[Transcribed page contents]
· · · · ·

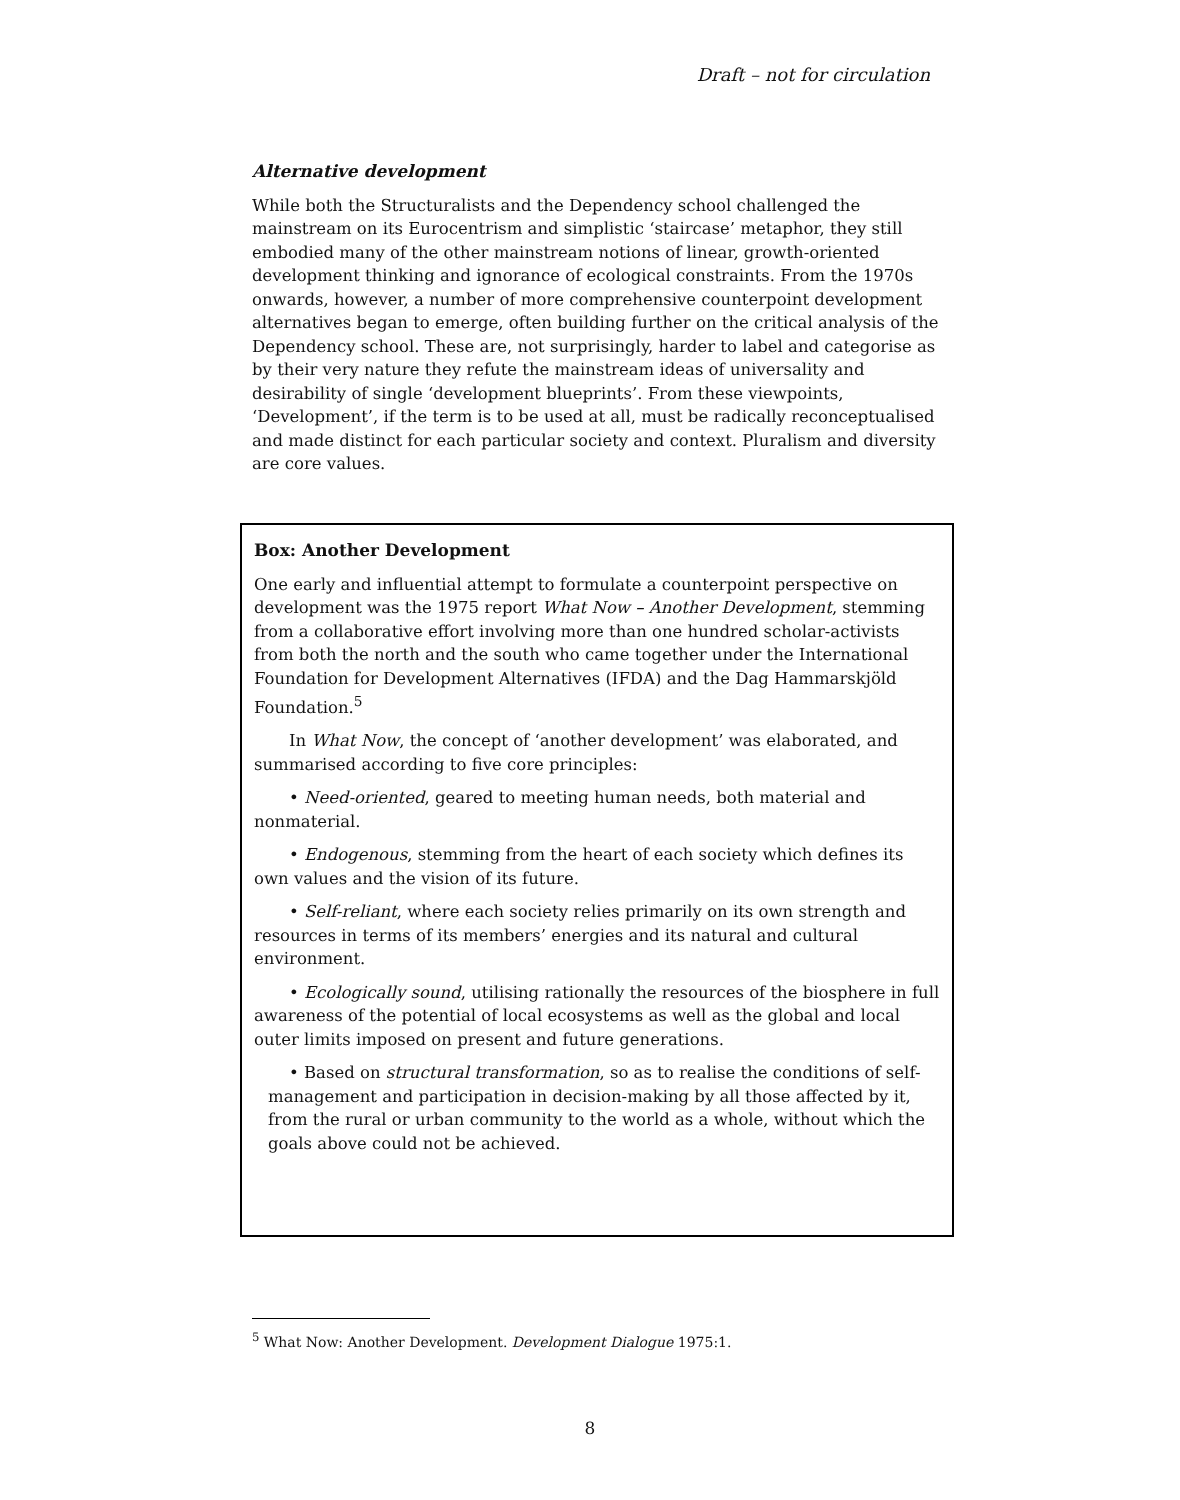Draft – not for circulation
Alternative development
While both the Structuralists and the Dependency school challenged the mainstream on its Eurocentrism and simplistic ‘staircase’ metaphor, they still embodied many of the other mainstream notions of linear, growth-oriented development thinking and ignorance of ecological constraints. From the 1970s onwards, however, a number of more comprehensive counterpoint development alternatives began to emerge, often building further on the critical analysis of the Dependency school. These are, not surprisingly, harder to label and categorise as by their very nature they refute the mainstream ideas of universality and desirability of single ‘development blueprints’. From these viewpoints, ‘Development’, if the term is to be used at all, must be radically reconceptualised and made distinct for each particular society and context. Pluralism and diversity are core values.
Box: Another Development
One early and influential attempt to formulate a counterpoint perspective on development was the 1975 report What Now – Another Development, stemming from a collaborative effort involving more than one hundred scholar-activists from both the north and the south who came together under the International Foundation for Development Alternatives (IFDA) and the Dag Hammarskjöld Foundation.<sup>5</sup>
In What Now, the concept of ‘another development’ was elaborated, and summarised according to five core principles:
• Need-oriented, geared to meeting human needs, both material and nonmaterial.
• Endogenous, stemming from the heart of each society which defines its own values and the vision of its future.
• Self-reliant, where each society relies primarily on its own strength and resources in terms of its members’ energies and its natural and cultural environment.
• Ecologically sound, utilising rationally the resources of the biosphere in full awareness of the potential of local ecosystems as well as the global and local outer limits imposed on present and future generations.
• Based on structural transformation, so as to realise the conditions of self-management and participation in decision-making by all those affected by it, from the rural or urban community to the world as a whole, without which the goals above could not be achieved.
<sup>5</sup> What Now: Another Development. Development Dialogue 1975:1.
8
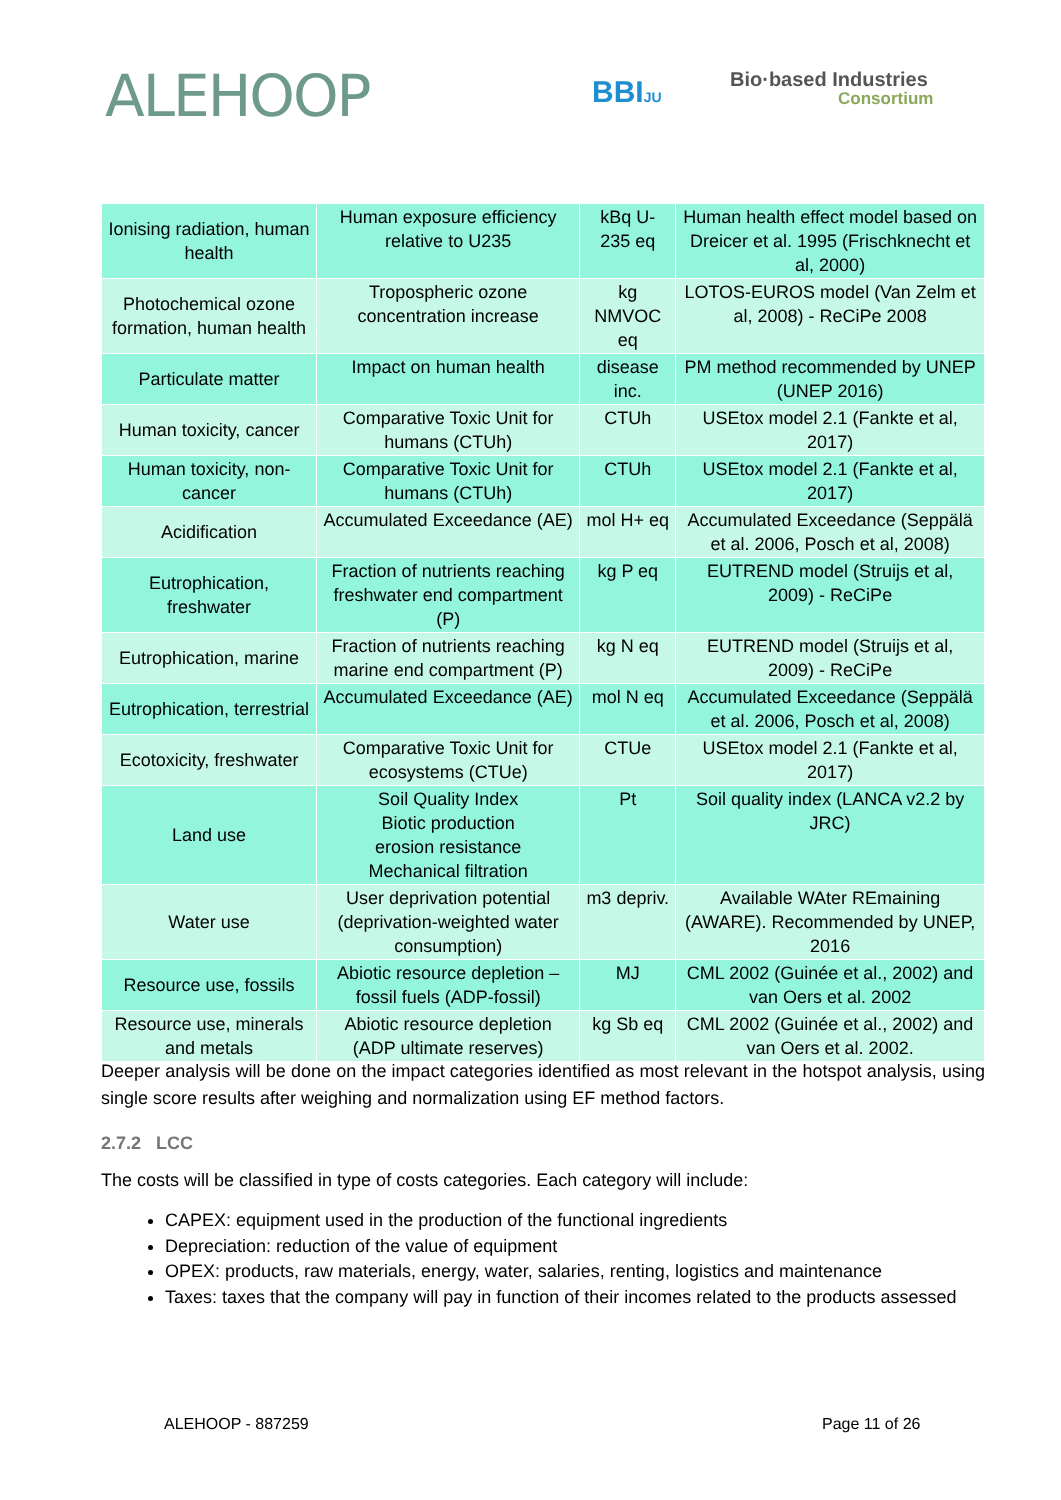ALEHOOP BBIJU
Bio·based Industries
Consortium
| Ionising radiation, human health | Human exposure efficiency relative to U235 | kBq U-235 eq | Human health effect model based on Dreicer et al. 1995 (Frischknecht et al, 2000) |
| Photochemical ozone formation, human health | Tropospheric ozone concentration increase | kg NMVOC eq | LOTOS-EUROS model (Van Zelm et al, 2008) - ReCiPe 2008 |
| Particulate matter | Impact on human health | disease inc. | PM method recommended by UNEP (UNEP 2016) |
| Human toxicity, cancer | Comparative Toxic Unit for humans (CTUh) | CTUh | USEtox model 2.1 (Fankte et al, 2017) |
| Human toxicity, non-cancer | Comparative Toxic Unit for humans (CTUh) | CTUh | USEtox model 2.1 (Fankte et al, 2017) |
| Acidification | Accumulated Exceedance (AE) | mol H+ eq | Accumulated Exceedance (Seppälä et al. 2006, Posch et al, 2008) |
| Eutrophication, freshwater | Fraction of nutrients reaching freshwater end compartment (P) | kg P eq | EUTREND model (Struijs et al, 2009) - ReCiPe |
| Eutrophication, marine | Fraction of nutrients reaching marine end compartment (P) | kg N eq | EUTREND model (Struijs et al, 2009) - ReCiPe |
| Eutrophication, terrestrial | Accumulated Exceedance (AE) | mol N eq | Accumulated Exceedance (Seppälä et al. 2006, Posch et al, 2008) |
| Ecotoxicity, freshwater | Comparative Toxic Unit for ecosystems (CTUe) | CTUe | USEtox model 2.1 (Fankte et al, 2017) |
| Land use | Soil Quality Index Biotic production erosion resistance Mechanical filtration | Pt | Soil quality index (LANCA v2.2 by JRC) |
| Water use | User deprivation potential (deprivation-weighted water consumption) | m3 depriv. | Available WAter REmaining (AWARE). Recommended by UNEP, 2016 |
| Resource use, fossils | Abiotic resource depletion – fossil fuels (ADP-fossil) | MJ | CML 2002 (Guinée et al., 2002) and van Oers et al. 2002 |
| Resource use, minerals and metals | Abiotic resource depletion (ADP ultimate reserves) | kg Sb eq | CML 2002 (Guinée et al., 2002) and van Oers et al. 2002. |
Deeper analysis will be done on the impact categories identified as most relevant in the hotspot analysis, using single score results after weighing and normalization using EF method factors.
2.7.2 LCC
The costs will be classified in type of costs categories. Each category will include:
CAPEX: equipment used in the production of the functional ingredients
Depreciation: reduction of the value of equipment
OPEX: products, raw materials, energy, water, salaries, renting, logistics and maintenance
Taxes: taxes that the company will pay in function of their incomes related to the products assessed
ALEHOOP - 887259 Page 11 of 26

· · · · ·

** Directions for this task **
Output should consist of the lines above from the one with "ALEHOOP BBIJU" down to the one with "(UNEP 2016) |", exact and without pictures.

** Task result **
ALEHOOP BBIJU
Bio·based Industries
Consortium
| Ionising radiation, human health | Human exposure efficiency relative to U235 | kBq U-235 eq | Human health effect model based on Dreicer et al. 1995 (Frischknecht et al, 2000) |
| Photochemical ozone formation, human health | Tropospheric ozone concentration increase | kg NMVOC eq | LOTOS-EUROS model (Van Zelm et al, 2008) - ReCiPe 2008 |
| Particulate matter | Impact on human health | disease inc. | PM method recommended by UNEP (UNEP 2016) |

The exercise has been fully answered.